While I could do without the high-falutin’ pomp and circumstance, I can certainly appreciate how a very high level of philosophy and principles can be a compelling rallying cry for adoption.
Though I appreciate the great writing the Airbnb team has done about their new design system, it's hard to get much more than surface insights without being able to test drive Airshots. But even without seeing the tactical output, this nugget from VP of Design Alex Schleifer’s post really resonated with me:
You can’t innovate on products without first innovating the way you build them
I love that they’re addressing the important fact that good tools for working with design systems don’t exist yet.
There are 2 specific things I really appreciate about the IBM Design Language:
First, they make it clear right up front that the purpose of their design system is to foster a consistency that supports their brand:
The IBM Design Language is a set of living guidelines that communicates our brand promise through our products’ experiences.
That brand promise is then reinforced by asking the design system user if what they’re making looks, sounds, thinks, and performs like IBM. A question like, “Does the visual design enhance people’s understanding of how the world works?” has a strong point of view; it states the job design has to do, which also means it implies what the design does not have to do. I love that!

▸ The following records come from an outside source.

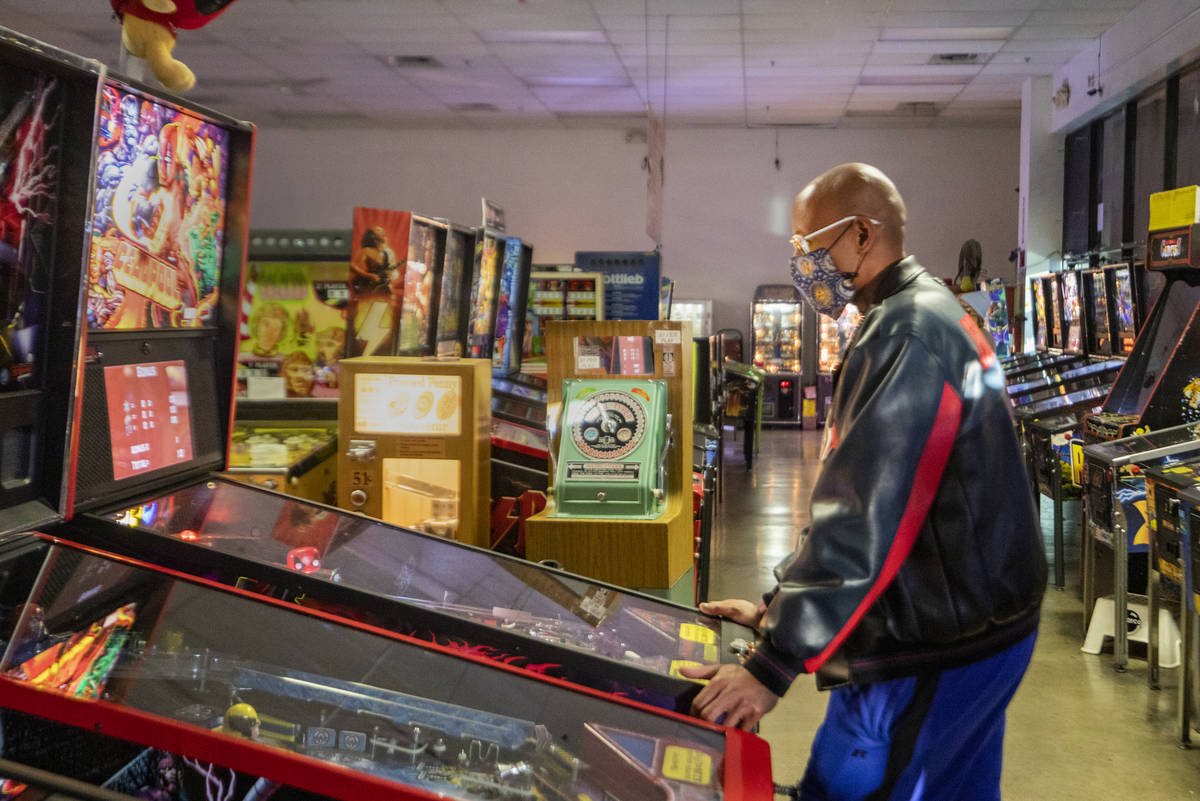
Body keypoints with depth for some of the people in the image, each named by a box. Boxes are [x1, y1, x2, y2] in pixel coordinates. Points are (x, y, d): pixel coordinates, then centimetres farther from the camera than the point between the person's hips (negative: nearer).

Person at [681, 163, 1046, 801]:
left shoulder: (905, 337, -19)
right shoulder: (933, 315, 14)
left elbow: (865, 519, -27)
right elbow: (855, 501, 16)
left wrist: (773, 667, -25)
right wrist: (779, 608, 14)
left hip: (931, 652, -10)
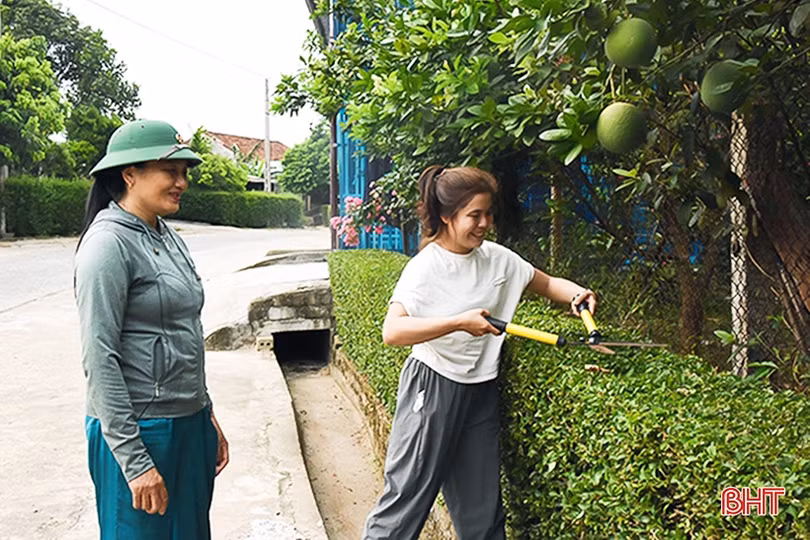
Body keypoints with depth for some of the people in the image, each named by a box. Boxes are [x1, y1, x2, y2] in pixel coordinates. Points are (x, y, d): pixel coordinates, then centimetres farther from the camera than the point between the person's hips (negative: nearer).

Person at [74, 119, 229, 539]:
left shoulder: (168, 237, 9)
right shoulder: (109, 244, -15)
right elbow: (99, 359, -19)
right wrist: (135, 461, -19)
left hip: (189, 424, 8)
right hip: (140, 431, -8)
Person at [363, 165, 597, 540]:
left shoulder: (497, 257, 2)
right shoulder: (425, 267, -15)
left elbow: (547, 284, 14)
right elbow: (391, 331, -27)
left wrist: (576, 293, -7)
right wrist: (460, 322, -33)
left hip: (481, 393, 6)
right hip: (432, 388, -5)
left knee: (482, 509, 14)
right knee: (408, 496, 0)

The other thing I love about the IBM Design Language is that the site looks like some put thought into the job of the site itself. It eschews what is becoming the standard “design system look” of left-side (and sometimes fixed) navigation and content to the right. It feels more like a marketing site than a piece of documentation, which I’m leaning more and more toward as the right idea for my client.
I’ve reviewed a few more design systems like the Harmony Design System from Intuit, the Microsoft Design Language, the U.S. Web Design Standards, Origami by the Financial Times, and a few others, and I’m definitely finding more similarities than discrepancies.
The biggest observation I’ve had is that almost every one includes principles and guidelines that are extremely general. That’s totally understandable; I mean, at some point, a good tabset is just a good tabset. But, while it’s useful for any reader to understand how to make a better website in general, I think these are a missed opportunity. The job of the Microsoft Design Language is not only to help a designer or developer to create a great app, but to help them create a great Microsoft app. What makes a great Microsoft app? How is a great Microsoft app different than a great Google app? This is the kind of thing a design system should have guidelines for: perspective, point of view, extending creative direction to everyone that decides to build something with the design system. That stuff should be baked in. Otherwise, we all might as well use Material Design and call it a day.
I think that’ll be my first metric for success. If the design system I create for my client can be specific about what makes a great site or app specifically for them and why it’s better in-context than any one of the systems listed above, I’d say we’re headed in the right direction.
I realize that’s a tall order and I’m a short guy, but that’s never stopped me before.